> DIRECTIONS FOR THIS TASK
Go through the listing below and show each line that has the word "داخل".

> MATERIAL SUPPLIED
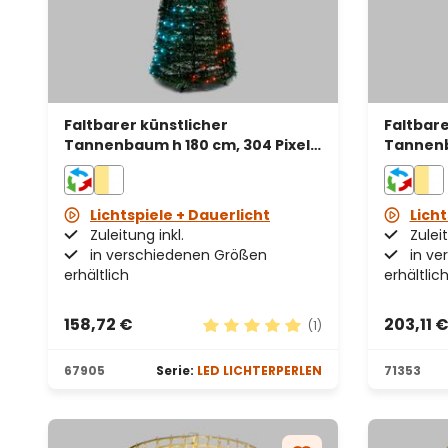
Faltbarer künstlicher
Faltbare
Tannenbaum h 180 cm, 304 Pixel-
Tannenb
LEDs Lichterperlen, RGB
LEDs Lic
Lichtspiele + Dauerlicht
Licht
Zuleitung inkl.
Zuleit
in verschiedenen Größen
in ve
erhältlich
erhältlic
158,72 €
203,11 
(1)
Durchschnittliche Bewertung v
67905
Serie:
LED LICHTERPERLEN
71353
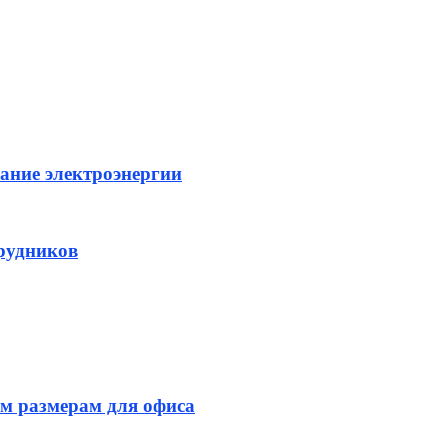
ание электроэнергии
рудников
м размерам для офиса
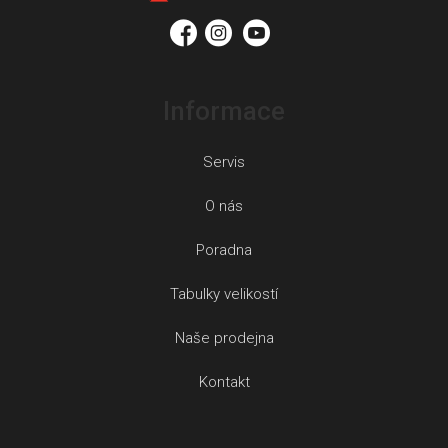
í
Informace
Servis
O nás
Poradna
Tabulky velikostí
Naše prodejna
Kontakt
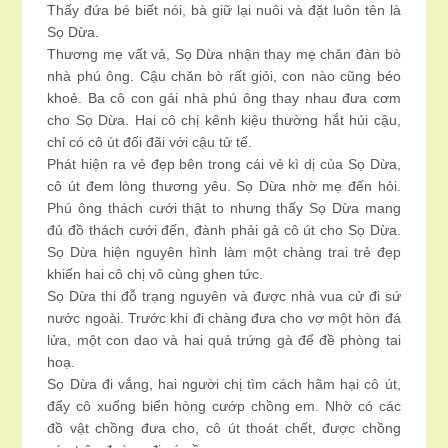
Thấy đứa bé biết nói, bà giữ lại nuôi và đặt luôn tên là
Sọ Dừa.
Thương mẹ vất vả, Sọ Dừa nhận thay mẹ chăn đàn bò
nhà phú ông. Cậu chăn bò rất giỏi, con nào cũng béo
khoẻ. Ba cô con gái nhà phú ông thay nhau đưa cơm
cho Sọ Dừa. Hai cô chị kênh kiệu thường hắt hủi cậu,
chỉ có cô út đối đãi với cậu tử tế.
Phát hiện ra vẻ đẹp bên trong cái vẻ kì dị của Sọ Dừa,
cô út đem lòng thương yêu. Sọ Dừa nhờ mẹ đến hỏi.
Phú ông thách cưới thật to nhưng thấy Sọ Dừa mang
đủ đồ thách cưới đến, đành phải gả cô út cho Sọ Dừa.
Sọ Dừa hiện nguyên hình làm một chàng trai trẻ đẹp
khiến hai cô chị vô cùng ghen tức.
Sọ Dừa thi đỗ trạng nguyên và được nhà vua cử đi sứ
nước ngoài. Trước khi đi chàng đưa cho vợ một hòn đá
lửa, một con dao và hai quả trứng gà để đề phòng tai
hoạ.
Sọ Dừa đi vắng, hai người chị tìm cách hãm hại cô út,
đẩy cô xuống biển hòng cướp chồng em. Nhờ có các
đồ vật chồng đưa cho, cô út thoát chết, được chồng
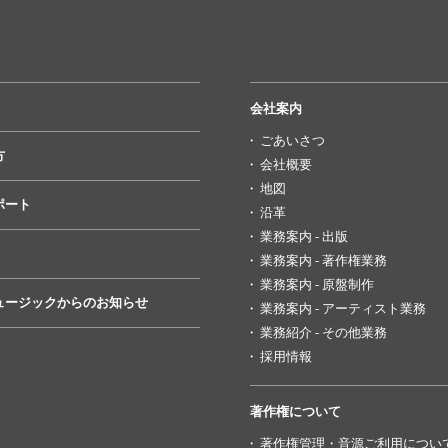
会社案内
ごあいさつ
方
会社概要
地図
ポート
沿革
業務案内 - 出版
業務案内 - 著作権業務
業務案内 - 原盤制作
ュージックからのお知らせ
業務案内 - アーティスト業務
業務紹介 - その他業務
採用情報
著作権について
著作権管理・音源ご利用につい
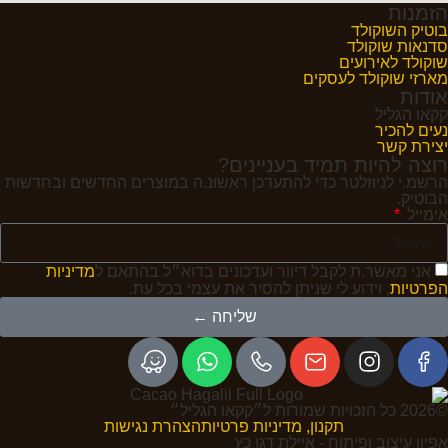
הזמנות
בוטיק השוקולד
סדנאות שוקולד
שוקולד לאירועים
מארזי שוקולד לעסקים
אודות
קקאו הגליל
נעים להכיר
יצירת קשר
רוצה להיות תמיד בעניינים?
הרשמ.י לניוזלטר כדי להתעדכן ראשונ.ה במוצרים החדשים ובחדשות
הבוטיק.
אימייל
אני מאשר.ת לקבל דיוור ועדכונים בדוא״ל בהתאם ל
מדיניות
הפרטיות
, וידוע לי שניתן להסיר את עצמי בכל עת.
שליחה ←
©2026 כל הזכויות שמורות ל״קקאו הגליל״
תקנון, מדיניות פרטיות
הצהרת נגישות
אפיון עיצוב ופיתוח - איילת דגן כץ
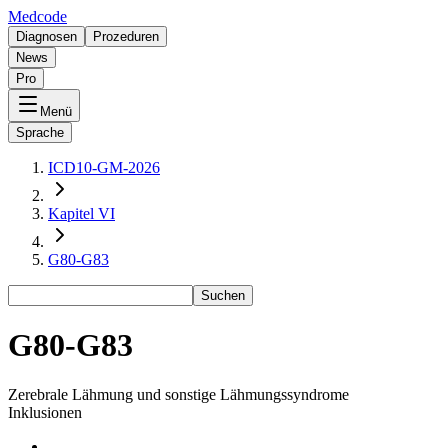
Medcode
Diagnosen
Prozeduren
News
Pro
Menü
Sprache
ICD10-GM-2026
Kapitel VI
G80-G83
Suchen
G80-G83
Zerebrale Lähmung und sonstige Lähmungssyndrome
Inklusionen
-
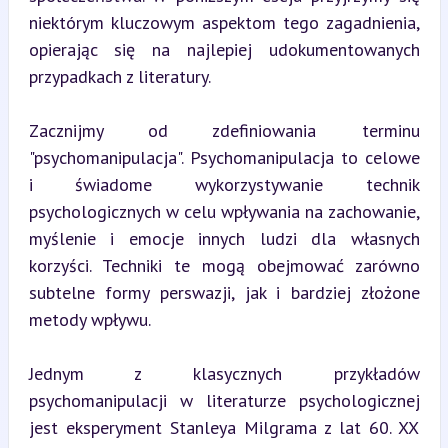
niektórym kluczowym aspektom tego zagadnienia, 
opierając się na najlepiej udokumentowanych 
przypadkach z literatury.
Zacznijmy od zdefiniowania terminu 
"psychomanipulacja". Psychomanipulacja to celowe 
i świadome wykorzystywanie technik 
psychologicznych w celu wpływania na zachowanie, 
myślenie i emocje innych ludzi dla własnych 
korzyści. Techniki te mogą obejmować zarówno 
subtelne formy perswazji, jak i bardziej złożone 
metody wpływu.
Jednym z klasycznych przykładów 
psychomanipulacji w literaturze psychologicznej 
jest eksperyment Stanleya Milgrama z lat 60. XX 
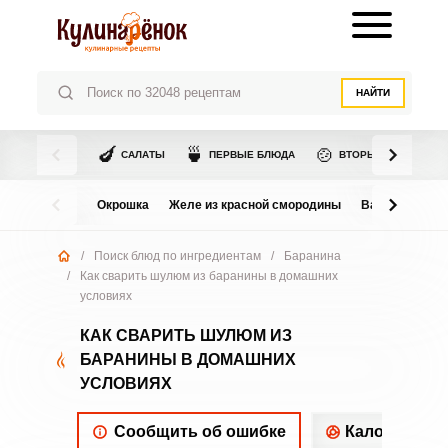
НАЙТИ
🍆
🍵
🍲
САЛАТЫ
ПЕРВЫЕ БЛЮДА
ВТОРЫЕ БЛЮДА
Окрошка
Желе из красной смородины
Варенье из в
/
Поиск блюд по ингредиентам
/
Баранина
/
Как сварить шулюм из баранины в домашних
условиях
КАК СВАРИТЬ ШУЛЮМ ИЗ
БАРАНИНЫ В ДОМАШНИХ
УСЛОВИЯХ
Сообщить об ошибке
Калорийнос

==

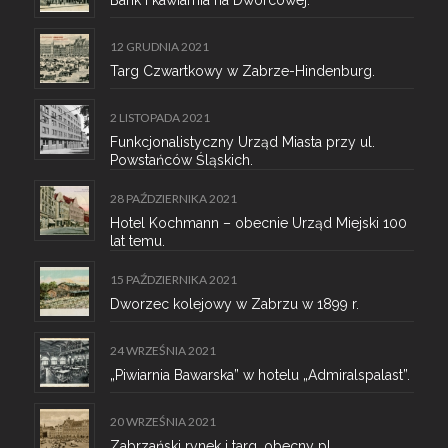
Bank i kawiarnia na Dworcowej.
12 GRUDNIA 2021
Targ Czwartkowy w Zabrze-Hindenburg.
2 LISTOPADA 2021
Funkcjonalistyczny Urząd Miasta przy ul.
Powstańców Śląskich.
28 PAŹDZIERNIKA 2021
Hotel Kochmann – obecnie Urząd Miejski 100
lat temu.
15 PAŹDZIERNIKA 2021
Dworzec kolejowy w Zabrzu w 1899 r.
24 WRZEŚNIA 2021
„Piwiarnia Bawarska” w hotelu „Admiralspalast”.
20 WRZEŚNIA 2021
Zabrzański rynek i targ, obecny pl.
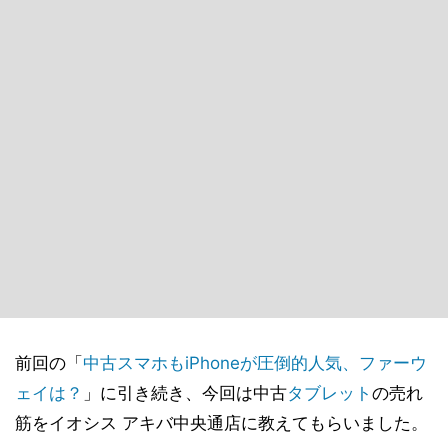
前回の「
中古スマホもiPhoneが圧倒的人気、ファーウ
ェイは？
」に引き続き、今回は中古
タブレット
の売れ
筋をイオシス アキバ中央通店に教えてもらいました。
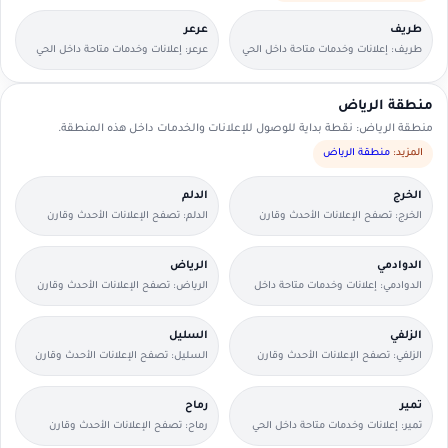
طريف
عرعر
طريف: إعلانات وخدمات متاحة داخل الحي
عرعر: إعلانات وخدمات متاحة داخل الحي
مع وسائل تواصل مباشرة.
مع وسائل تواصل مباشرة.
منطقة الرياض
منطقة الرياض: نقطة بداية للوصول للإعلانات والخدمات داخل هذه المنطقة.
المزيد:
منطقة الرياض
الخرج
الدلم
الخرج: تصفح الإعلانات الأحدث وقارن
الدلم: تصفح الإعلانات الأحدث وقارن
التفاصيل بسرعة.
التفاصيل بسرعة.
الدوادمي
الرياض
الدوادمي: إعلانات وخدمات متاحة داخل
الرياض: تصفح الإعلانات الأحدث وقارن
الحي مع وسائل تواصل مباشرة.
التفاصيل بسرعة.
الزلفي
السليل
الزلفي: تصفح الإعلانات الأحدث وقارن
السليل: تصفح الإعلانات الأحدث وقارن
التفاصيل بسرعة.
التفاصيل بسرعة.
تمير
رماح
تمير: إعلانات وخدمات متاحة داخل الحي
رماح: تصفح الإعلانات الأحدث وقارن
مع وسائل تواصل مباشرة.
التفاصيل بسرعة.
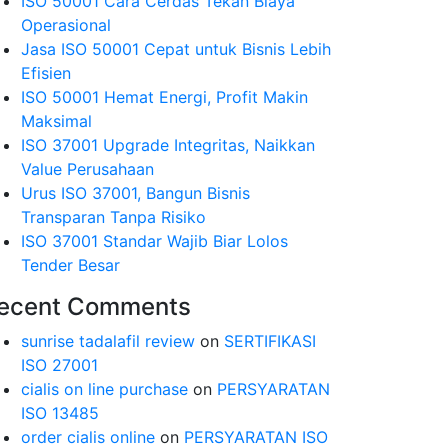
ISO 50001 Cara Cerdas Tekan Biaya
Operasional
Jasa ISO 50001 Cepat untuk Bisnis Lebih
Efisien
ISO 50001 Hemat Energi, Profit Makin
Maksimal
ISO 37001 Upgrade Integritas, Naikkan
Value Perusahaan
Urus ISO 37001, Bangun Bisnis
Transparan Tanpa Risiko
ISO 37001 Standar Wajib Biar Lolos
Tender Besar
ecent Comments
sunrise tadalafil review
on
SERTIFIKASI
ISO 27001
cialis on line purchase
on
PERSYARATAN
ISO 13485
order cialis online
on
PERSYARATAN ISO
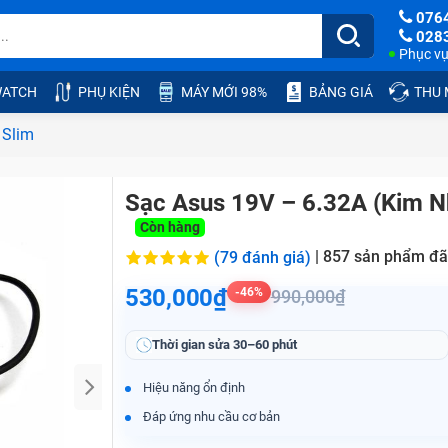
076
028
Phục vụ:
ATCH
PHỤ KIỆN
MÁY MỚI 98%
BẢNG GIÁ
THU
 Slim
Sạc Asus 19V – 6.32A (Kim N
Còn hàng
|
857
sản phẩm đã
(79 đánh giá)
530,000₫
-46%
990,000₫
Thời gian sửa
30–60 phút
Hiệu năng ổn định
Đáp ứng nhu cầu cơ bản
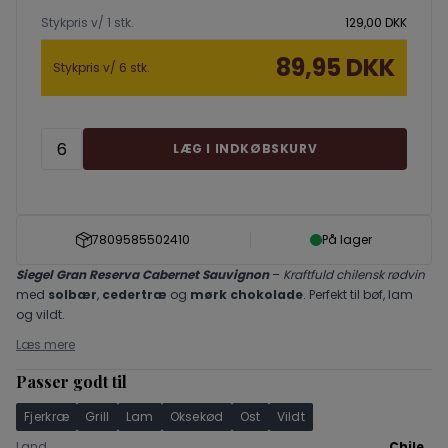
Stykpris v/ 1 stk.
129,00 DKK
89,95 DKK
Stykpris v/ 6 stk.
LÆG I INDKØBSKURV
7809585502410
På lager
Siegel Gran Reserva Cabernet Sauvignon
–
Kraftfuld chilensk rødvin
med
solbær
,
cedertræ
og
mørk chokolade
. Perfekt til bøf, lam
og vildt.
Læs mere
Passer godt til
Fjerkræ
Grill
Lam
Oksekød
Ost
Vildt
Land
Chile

> RESPONSE TO THIS TASK
طريف: إعلانات وخدمات متاحة داخل الحي
عرعر: إعلانات وخدمات متاحة داخل الحي
منطقة الرياض: نقطة بداية للوصول للإعلانات والخدمات داخل هذه المنطقة.
الدوادمي: إعلانات وخدمات متاحة داخل
تمير: إعلانات وخدمات متاحة داخل الحي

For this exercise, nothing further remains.